Records from a dataset:
* * * * * * * * *
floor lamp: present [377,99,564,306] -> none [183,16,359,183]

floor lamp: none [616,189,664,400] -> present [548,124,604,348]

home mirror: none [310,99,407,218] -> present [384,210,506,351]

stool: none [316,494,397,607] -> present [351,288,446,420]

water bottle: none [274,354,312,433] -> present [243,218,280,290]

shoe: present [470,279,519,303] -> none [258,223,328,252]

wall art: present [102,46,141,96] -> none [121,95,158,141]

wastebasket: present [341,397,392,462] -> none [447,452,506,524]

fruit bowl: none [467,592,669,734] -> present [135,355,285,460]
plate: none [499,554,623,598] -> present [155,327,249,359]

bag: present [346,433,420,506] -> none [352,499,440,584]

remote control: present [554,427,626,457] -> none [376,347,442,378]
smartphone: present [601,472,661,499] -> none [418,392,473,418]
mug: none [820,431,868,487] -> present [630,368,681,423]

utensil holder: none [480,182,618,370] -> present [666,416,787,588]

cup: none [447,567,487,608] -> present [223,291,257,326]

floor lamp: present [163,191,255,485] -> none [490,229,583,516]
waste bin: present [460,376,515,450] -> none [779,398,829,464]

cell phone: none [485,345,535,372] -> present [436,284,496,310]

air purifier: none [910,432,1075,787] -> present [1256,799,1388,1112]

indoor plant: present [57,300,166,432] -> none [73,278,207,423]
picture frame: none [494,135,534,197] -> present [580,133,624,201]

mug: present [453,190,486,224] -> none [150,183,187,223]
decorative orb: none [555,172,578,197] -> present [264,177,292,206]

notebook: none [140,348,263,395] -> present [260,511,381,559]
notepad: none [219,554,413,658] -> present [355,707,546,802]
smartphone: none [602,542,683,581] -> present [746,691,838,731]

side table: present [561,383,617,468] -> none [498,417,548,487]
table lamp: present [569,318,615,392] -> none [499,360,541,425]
* * * * * * * * *
**TRY IT:**
Scan the records above for the lines holding "wastebasket: present [341,397,392,462]" and "smartphone: present [601,472,661,499]". Transcribe those two and every line between them word for word, and no others.

**ANSWER AREA:**
wastebasket: present [341,397,392,462] -> none [447,452,506,524]

fruit bowl: none [467,592,669,734] -> present [135,355,285,460]
plate: none [499,554,623,598] -> present [155,327,249,359]

bag: present [346,433,420,506] -> none [352,499,440,584]

remote control: present [554,427,626,457] -> none [376,347,442,378]
smartphone: present [601,472,661,499] -> none [418,392,473,418]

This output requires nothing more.